=== Source text ===

We estimate the fair value of our stock option awards at the date of grant utilizing a Black-Scholes option pricing model.   We estimate the fair value of our market-based restricted stock units at the date of grant utilizing average market price of our stock on the date of the related award.
Option-pricing models and generally accepted valuation techniques require management to make subjective assumptions and to apply judgment to determine the fair value of our awards. These assumptions and judgments include estimating the future volatility of our stock price, expected dividend yield, future employee turnover rates and future employee stock option exercise behaviors. In addition to the key assumptions used to estimate the fair value, the estimated forfeiture rate of the awarded options is a critical assumption, as it reduces expense ratably over the vesting period.  Changes in these assumptions can materially affect the fair value estimate and the amount of share-based compensation recognized.
While we update our assumptions annually, we do not believe there is a reasonable likelihood that there will be a material change in the future estimates or assumptions we use to determine share-based compensation expense. However, if actual results are not consistent with our estimates or assumptions, we may be exposed to changes in share-based compensation expense that could be material.  The reported share-based compensation expense may not be representative of the actual economic cost of the share-based compensation.
A 10% change in our share-based compensation expense for the year ended December 25, 2010, would have affected net income by approximately $750,000.
     
 
     
Description  Judgments and Uncertainties Effect if Actual Results Differ From Assumptions
     
Self-Insurance Reserves:
   
We self-insure a significant portion of our employee medical insurance, workers' compensation and general liability insurance plans.  We have stop-loss insurance policies to protect from individual losses over specified dollar values.
When estimating our self-insured liabilities, we consider a number of factors, including historical claims experience, demographic factors and severity factors.
The full extent of certain claims, especially workers' compensation and general liability claims, may not become fully determined for several years.

=== Study material ===

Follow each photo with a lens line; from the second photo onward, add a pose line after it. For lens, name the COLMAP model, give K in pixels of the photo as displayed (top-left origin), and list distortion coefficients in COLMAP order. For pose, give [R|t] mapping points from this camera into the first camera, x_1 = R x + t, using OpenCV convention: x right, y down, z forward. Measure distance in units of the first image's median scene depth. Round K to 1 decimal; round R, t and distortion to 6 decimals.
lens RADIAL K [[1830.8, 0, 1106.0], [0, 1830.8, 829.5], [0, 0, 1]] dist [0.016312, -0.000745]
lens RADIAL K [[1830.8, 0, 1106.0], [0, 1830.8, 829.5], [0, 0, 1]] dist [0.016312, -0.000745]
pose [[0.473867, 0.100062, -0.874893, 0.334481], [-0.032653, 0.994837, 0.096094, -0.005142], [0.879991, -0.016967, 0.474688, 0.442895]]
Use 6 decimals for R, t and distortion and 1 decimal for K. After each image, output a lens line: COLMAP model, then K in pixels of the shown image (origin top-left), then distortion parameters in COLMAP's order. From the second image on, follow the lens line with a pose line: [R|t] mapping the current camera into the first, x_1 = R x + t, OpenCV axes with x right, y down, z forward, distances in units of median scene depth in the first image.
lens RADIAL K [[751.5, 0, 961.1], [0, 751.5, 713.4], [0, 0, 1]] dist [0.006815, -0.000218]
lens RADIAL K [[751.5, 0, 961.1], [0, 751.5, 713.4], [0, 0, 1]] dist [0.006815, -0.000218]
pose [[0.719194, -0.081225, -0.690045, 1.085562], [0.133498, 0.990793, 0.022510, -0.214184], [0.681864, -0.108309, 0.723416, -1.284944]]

===

**Brief 1:** In the accounting excerpt, what model is used to estimate the fair value of stock option awards at the date of grant?
**Brief 2:** Reproduce the accounting excerpt word for word from "We self-insure a" to "specified dollar values.".
**Brief 3:** Continue the accounting excerpt from the point where it stops.

**Answer 1:** A Black-Scholes option pricing model.

**Answer 2:**
We self-insure a significant portion of our employee medical insurance, workers' compensation and general liability insurance plans.  We have stop-loss insurance policies to protect from individual losses over specified dollar values.

**Answer 3:**
Our self-insured liabilities contain uncertainties because management is required to make assumptions and to apply judgment to estimate the ultimate cost to settle reported claims and claims incurred but not reported as of the balance sheet date.
We have not made any material changes in the accounting methodology used to establish our self-insurance reserves in the financial periods presented.
We do not believe there is a reasonable likelihood that there will be a material change in the assumptions we use to calculate insurance reserves.  However, if we experience a significant increase in the number of claims or the cost associated with these claims, we may be exposed to losses that could be material.
A 10% change in our self-insurance reserves at December 25, 2010, would have affected net income by approximately $1.8 million in fiscal 2010.
 
     
Sales Tax Audit Reserve:
   
A portion of our sales are to tax-exempt customers.  We obtain exemption information as a necessary part of each tax-exempt transaction.  Many of the states in which we conduct business will perform audits to verify our compliance with applicable sales tax laws.  The business activities of our customers and the intended use of the unique products sold by us create a challenging and complex compliance environment.  These circumstances also create some risk that we could be challenged as to the propriety of our sales tax compliance.
While we believe we reasonably enforce sales tax compliance with our customers and endeavor to fully comply with all applicable sales tax regulations, there can be no assurance that we, upon final completion of such audits, would not have a significant liability for disallowed exemptions.
We review our past audit experience and assessments with applicable states to determine if we have potential exposure for non-compliance.  Any estimated liability is based on an initial assessment of compliance risk and our to-date experience with each audit. As each audit progresses, we quantify the exposure based on preliminary assessments made by the state auditors, adjusted for additional documentation that may be provided to reduce the assessment.
Our sales tax audit reserve contains uncertainties because management is required to make assumptions and to apply judgment regarding the regulatory support for the complexity of agricultural-based exemptions, the ambiguity in state tax regulations, the number of ongoing audits, and the length of time required to settle with the state taxing authorities.
We have not made any material changes in the methodology used to establish the sales tax audit reserve in the financial periods presented.
We do not believe there is a reasonable likelihood that there will be a material change in the future estimates or assumptions we use to calculate the sales tax liability reserve for current audits.  However, if our estimates regarding the ultimate sales tax liability are inaccurate, we may be exposed to losses or gains that could be material.
A 10% change in our sales tax liability reserve at December 25, 2010, would have affected net income by approximately $470,000 in fiscal 2010.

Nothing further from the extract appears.